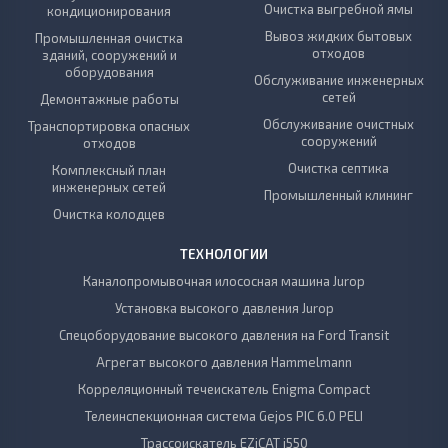
Очистка выгребной ямы
кондиционирования
Вывоз жидких бытовых
Промышленная очистка
отходов
зданий, сооружений и
оборудования
Обслуживание инженерных
сетей
Демонтажные работы
Обслуживание очистных
Транспортировка опасных
сооружений
отходов
Очистка септика
Комплексный план
инженерных сетей
Промышленный клининг
Очистка колодцев
ТЕХНОЛОГИИ
Каналопромывочная илососная машина Jurop
Установка высокого давления Jurop
Спецоборудование высокого давления на Ford Transit
Агрегат высокого давления Hammelmann
Корреляционный течеискатель Enigma Compact
Телеинспекционная система Gejos PIC 6.0 PELI
Трассоискатель EZiCAT i550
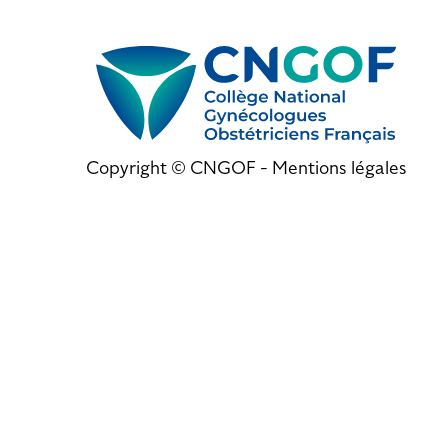
Copyright © CNGOF -
Mentions légales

→ EXERCISE INSTRUCTIONS
Emit the lines of the data above from the one containing "Спецоборудование высокого давления" through its final line, both endpoints included. Pictures do not belong in the output.

→ TASK OUTPUT
Спецоборудование высокого давления на Ford Transit
Агрегат высокого давления Hammelmann
Корреляционный течеискатель Enigma Compact
Телеинспекционная система Gejos PIC 6.0 PELI
Трассоискатель EZiCAT i550
Copyright © CNGOF -
Mentions légales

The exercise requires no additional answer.